Maybe he should have learned from Isaia Toeava, who only a few minutes earlier had been staring upfield oblivious to the fact the ball had in fact landed only a few feet away from him and trickled into touch.

It was such easy havoc to wreak that of course both sides opted to use the boot. It happened so often the crowd must have felt, for those brief windows when the fog slightly lifted, that they were in fact watching two English teams.

As the sport's great marketers, the Crusaders should have been doling out Bovril, stodgy pies and pumping out braying chants in lah-de-dah plummy voices just to authenticate the experience.

But what else were the players supposed to do? The fog was so thick that if it hadn't been for referee Jonathan Kaplan's shrill whistle, no one would have appreciated that the second half had started.

The few times that someone tried to run, they were invariably halted by unwitting defenders who seemed to be doing nothing more than peering into the gloom and minding their own business.

More often than not, progress of those brave enough to have a dash was halted by one of their own team. For periods it looked like an unusual twist on the parlour game murder in the dark.

For what it's worth, the decisive score came after 62 minutes when Casey Laulala was brought back against the grain from a scrum five.

By the time the Hurricanes defence had sussed that there was a red jersey making its way towards their line at considerable pace, it was too late. The former All Black had apparently scored.

It was hardly a try to last the ages but it should be remembered for at least ensuring that the team that has been the standard bearer since February picked up a trophy their efforts in the previous 14 games had deserved.

The Crusaders would have preferred for this to have been an even fight. To have won a final that was as epic as the round-robin clash between these two.

They would also have preferred if a few more people who had paid good money to be at Jade last night had actually been able to see the action.

Supposedly, those unfortunate enough to be sitting high in the newly-built Paul Kelly Stand, took off for the pub not long after kick-off.

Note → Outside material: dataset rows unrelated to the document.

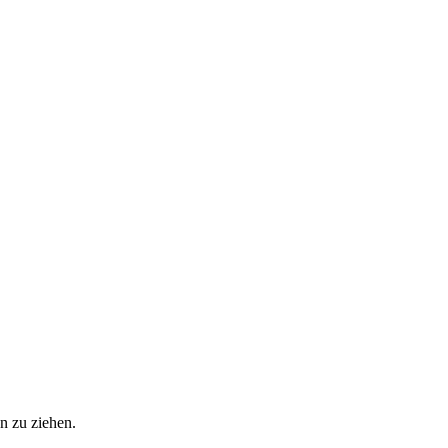
n zu ziehen.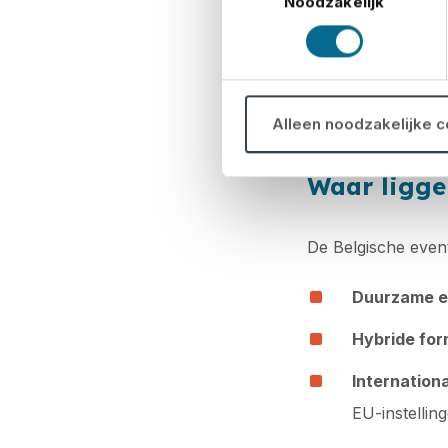
Noodzakelijk
Hogere kosten voor
Tegelijk worden b
creatief aan de sl
Dat vraagt om sli
Alleen noodzakelijke 
technologie die ec
Waar ligge
De Belgische event
Duurzame 
Hybride for
Internation
EU-instelling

Crusaders chief executive Hamish Riach explained that serious thought had been given to delaying the game. But it was agreed by both teams, the match officials, Sanzar and Newscorp that the show had to go on.

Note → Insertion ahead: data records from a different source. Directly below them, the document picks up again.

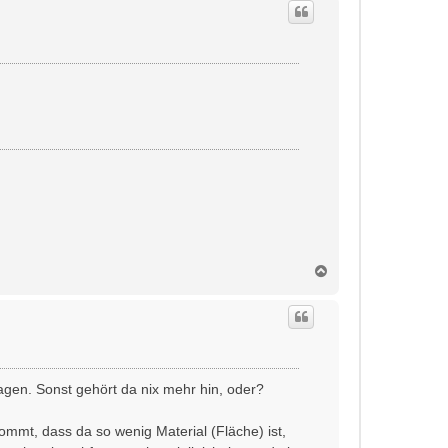
h
o
b
e
n
N
a
c
h
o
b
e
n
gen. Sonst gehört da nix mehr hin, oder?
mmt, dass da so wenig Material (Fläche) ist,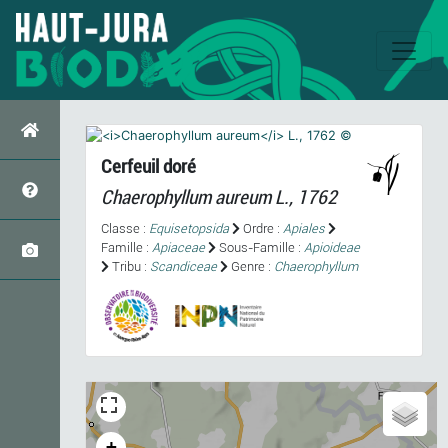
Cerfeuil doré
Chaerophyllum aureum
L., 1762
Classe :
Equisetopsida
Ordre :
Apiales
Famille :
Apiaceae
Sous-Famille :
Apioideae
Tribu :
Scandiceae
Genre :
Chaerophyllum
+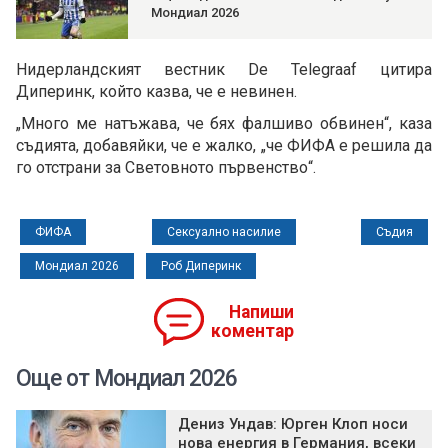
Мондиал 2026
Нидерландският вестник De Telegraaf цитира
Диперинк, който казва, че е невинен.
„Много ме натъжава, че бях фалшиво обвинен“, каза
съдията, добавяйки, че е жалко, „че ФИФА е решила да
го отстрани за Световното първенство“.
ФИФА
Сексуално насилие
Съдия
Мондиал 2026
Роб Диперинк
Напиши
коментар
Още от Мондиал 2026
Дениз Ундав: Юрген Клоп носи
нова енергия в Германия, всеки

It was the only decision they could make. As ridiculous as it was watching so much talent reduced to the lottery of the up and under, postponing would have been even more daft.

The stadium was full of yellow shirts that would not find sympathetic ears at Air New Zealand should they have been required to delay their return to the capital.

The forecast did not suggest the situation would be much better today, anyway.

Not that the Cantabs will care. They will spend today trying to shake off a different fog that their late-night partying will have induced.